Many global companies have been shifting their supply chains away from China due to the strict pandemic control policies that have disrupted manufacturing in the country. For emerging market investors, that’s good news.
According to Andrew Cormie, who leads the global emerging markets team at Eastspring Investments, China’s manufacturing sector is so big that even a slight shift in manufacturing activity away from the country would greatly benefit other emerging market economies. In 2021, China produced $4.87 trillion in manufacturing value added (MVA), which measures the total net output of all resident manufacturing activity. That was significantly higher than the MVA produced by other emerging countries, such as India ($447 billion) and all Latin American countries combined ($557 billion).

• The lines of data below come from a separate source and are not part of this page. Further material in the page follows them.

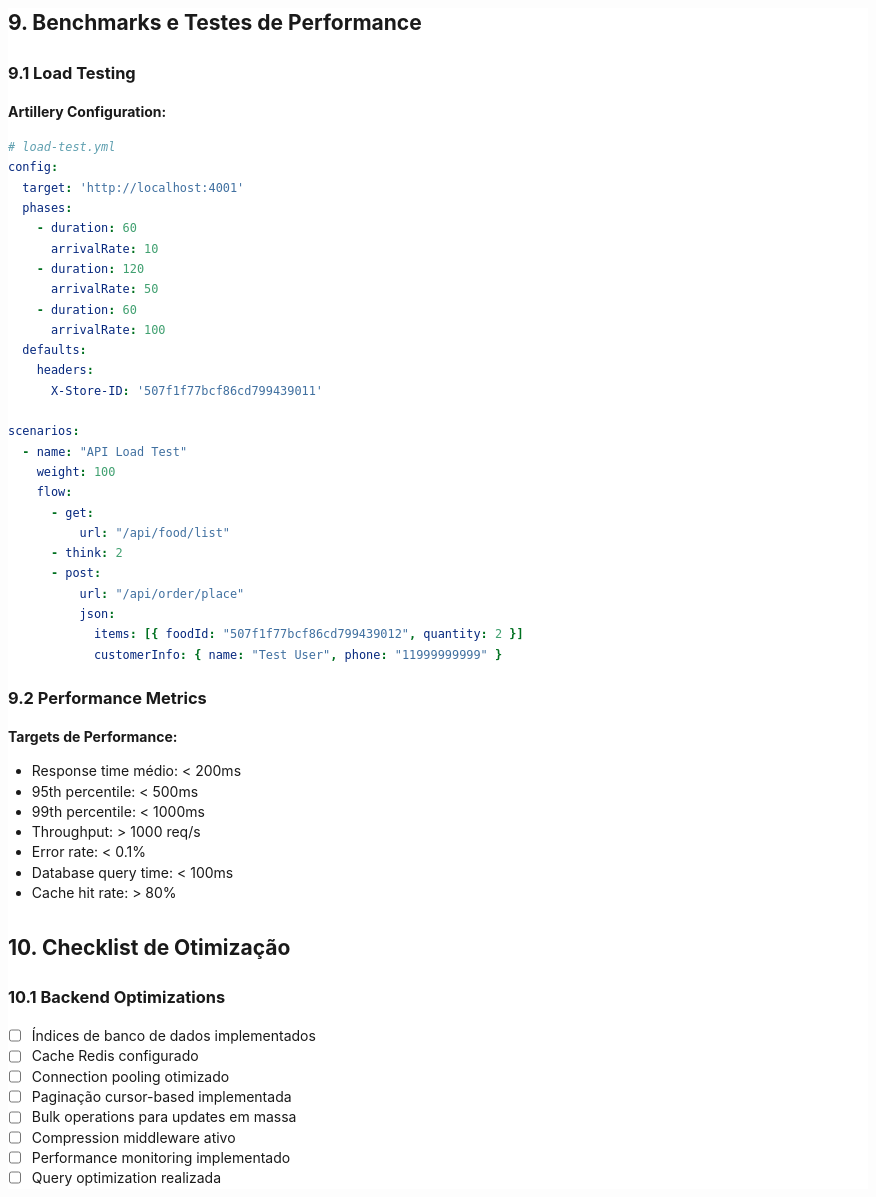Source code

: 
## 9. Benchmarks e Testes de Performance

### 9.1 Load Testing

**Artillery Configuration:**
```yaml
# load-test.yml
config:
  target: 'http://localhost:4001'
  phases:
    - duration: 60
      arrivalRate: 10
    - duration: 120
      arrivalRate: 50
    - duration: 60
      arrivalRate: 100
  defaults:
    headers:
      X-Store-ID: '507f1f77bcf86cd799439011'

scenarios:
  - name: "API Load Test"
    weight: 100
    flow:
      - get:
          url: "/api/food/list"
      - think: 2
      - post:
          url: "/api/order/place"
          json:
            items: [{ foodId: "507f1f77bcf86cd799439012", quantity: 2 }]
            customerInfo: { name: "Test User", phone: "11999999999" }
```

### 9.2 Performance Metrics

**Targets de Performance:**
- Response time médio: < 200ms
- 95th percentile: < 500ms
- 99th percentile: < 1000ms
- Throughput: > 1000 req/s
- Error rate: < 0.1%
- Database query time: < 100ms
- Cache hit rate: > 80%

## 10. Checklist de Otimização

### 10.1 Backend Optimizations

- [ ] Índices de banco de dados implementados
- [ ] Cache Redis configurado
- [ ] Connection pooling otimizado
- [ ] Paginação cursor-based implementada
- [ ] Bulk operations para updates em massa
- [ ] Compression middleware ativo
- [ ] Performance monitoring implementado
- [ ] Query optimization realizada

“If China moves one-tenth of its manufacturing value added to India, it doubles the size of the Indian manufacturing sector,” Cormie told Institutional Investor in an interview. “What is a relatively small number for the Chinese economy is a massive number for the Indonesian, Vietnamese, Cambodian, Philippine, and Indian economies.”
According to Eastspring, India’s merchandise export is expected to rise from $395 billion in 2021 to $1.2 trillion in 2031. In addition, its share in world merchandise exports is projected to climb from 12.7 percent to 16.2 percent during the same period.
Another example is the group of countries that have benefited from the shift in electric vehicle manufacturing away from China. Global copper producer KGHM, for example, has ramped up mining activities in Eastern European and Latin American countries, including Chile, which possess the necessary raw materials and manufacturing capacities to meet the rising demand for electric vehicles in the United States and Europe.
Even for emerging market investors who are still betting on Chinese companies — which make up more than 30 percent of most emerging market equity indices — the supply chain shift isn’t all bad news. According to Cormie, the declining manufacturing activity in China signals that the economy is maturing, much like what Japan went through after World War II. In the post-war period, Japan capitalized on its low cost of labor and successfully developed its electronics industry.
“The Chinese economy is going through exactly the same thing,” Cormie said. He added that China has broadened its economy over the past two decades and has transitioned into a domestic consumption-driven model, fostering more sustainable growth and reducing its reliance on exports and manufacturing.
But Cormie said that investors shouldn’t expect China’s dominance in the global manufacturing sector to disappear overnight. “China took three decades to get to the point where it dominated the supply chain,” he said. “Now people have gotten uncomfortable and are trying to diversify, but it’s not going to happen in 12 or 18 months. It’s probably going to take a decade to happen.”